**ABOUT THIS TASK:**
Would you repeat all of the records underneath, exactly as written?

DATA EXCERPTS START

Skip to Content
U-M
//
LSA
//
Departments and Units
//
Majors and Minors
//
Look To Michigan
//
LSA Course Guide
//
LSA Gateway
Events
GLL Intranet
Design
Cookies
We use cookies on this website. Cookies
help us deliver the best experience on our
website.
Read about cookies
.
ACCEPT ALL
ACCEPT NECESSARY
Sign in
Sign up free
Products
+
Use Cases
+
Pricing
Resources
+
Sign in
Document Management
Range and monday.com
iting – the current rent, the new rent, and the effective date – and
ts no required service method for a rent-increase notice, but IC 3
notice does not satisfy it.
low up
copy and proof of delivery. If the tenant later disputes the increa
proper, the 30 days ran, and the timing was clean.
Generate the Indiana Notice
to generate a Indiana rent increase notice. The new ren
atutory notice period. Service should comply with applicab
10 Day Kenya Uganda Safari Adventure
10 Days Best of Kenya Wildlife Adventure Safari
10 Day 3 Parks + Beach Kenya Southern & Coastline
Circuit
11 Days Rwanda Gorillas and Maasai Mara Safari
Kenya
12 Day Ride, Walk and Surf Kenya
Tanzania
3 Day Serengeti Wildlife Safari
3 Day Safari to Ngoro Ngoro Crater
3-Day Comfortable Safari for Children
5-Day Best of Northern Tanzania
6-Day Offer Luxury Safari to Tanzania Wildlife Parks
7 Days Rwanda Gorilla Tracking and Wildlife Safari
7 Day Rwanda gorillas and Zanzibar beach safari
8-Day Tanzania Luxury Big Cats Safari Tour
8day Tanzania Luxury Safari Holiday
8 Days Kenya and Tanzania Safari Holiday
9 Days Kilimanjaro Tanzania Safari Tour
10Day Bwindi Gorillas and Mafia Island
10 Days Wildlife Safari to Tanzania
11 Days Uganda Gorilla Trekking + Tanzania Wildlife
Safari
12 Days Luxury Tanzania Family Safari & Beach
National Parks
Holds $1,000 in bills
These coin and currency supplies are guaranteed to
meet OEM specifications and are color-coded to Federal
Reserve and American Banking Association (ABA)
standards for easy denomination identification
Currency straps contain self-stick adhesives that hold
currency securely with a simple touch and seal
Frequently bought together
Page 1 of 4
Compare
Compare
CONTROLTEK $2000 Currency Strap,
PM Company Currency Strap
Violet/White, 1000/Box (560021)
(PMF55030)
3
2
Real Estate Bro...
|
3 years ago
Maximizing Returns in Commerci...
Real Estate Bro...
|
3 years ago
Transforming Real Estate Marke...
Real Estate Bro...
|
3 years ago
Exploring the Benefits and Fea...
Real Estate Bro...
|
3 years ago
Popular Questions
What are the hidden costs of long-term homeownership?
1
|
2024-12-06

DATA EXCERPTS END

**WRITTEN RESPONSE:**
Skip to Content
U-M
//
LSA
//
Departments and Units
//
Majors and Minors
//
Look To Michigan
//
LSA Course Guide
//
LSA Gateway
Events
GLL Intranet
Design
Cookies
We use cookies on this website. Cookies
help us deliver the best experience on our
website.
Read about cookies
.
ACCEPT ALL
ACCEPT NECESSARY
Sign in
Sign up free
Products
+
Use Cases
+
Pricing
Resources
+
Sign in
Document Management
Range and monday.com
iting – the current rent, the new rent, and the effective date – and
ts no required service method for a rent-increase notice, but IC 3
notice does not satisfy it.
low up
copy and proof of delivery. If the tenant later disputes the increa
proper, the 30 days ran, and the timing was clean.
Generate the Indiana Notice
to generate a Indiana rent increase notice. The new ren
atutory notice period. Service should comply with applicab
10 Day Kenya Uganda Safari Adventure
10 Days Best of Kenya Wildlife Adventure Safari
10 Day 3 Parks + Beach Kenya Southern & Coastline
Circuit
11 Days Rwanda Gorillas and Maasai Mara Safari
Kenya
12 Day Ride, Walk and Surf Kenya
Tanzania
3 Day Serengeti Wildlife Safari
3 Day Safari to Ngoro Ngoro Crater
3-Day Comfortable Safari for Children
5-Day Best of Northern Tanzania
6-Day Offer Luxury Safari to Tanzania Wildlife Parks
7 Days Rwanda Gorilla Tracking and Wildlife Safari
7 Day Rwanda gorillas and Zanzibar beach safari
8-Day Tanzania Luxury Big Cats Safari Tour
8day Tanzania Luxury Safari Holiday
8 Days Kenya and Tanzania Safari Holiday
9 Days Kilimanjaro Tanzania Safari Tour
10Day Bwindi Gorillas and Mafia Island
10 Days Wildlife Safari to Tanzania
11 Days Uganda Gorilla Trekking + Tanzania Wildlife
Safari
12 Days Luxury Tanzania Family Safari & Beach
National Parks
Holds $1,000 in bills
These coin and currency supplies are guaranteed to
meet OEM specifications and are color-coded to Federal
Reserve and American Banking Association (ABA)
standards for easy denomination identification
Currency straps contain self-stick adhesives that hold
currency securely with a simple touch and seal
Frequently bought together
Page 1 of 4
Compare
Compare
CONTROLTEK $2000 Currency Strap,
PM Company Currency Strap
Violet/White, 1000/Box (560021)
(PMF55030)
3
2
Real Estate Bro...
|
3 years ago
Maximizing Returns in Commerci...
Real Estate Bro...
|
3 years ago
Transforming Real Estate Marke...
Real Estate Bro...
|
3 years ago
Exploring the Benefits and Fea...
Real Estate Bro...
|
3 years ago
Popular Questions
What are the hidden costs of long-term homeownership?
1
|
2024-12-06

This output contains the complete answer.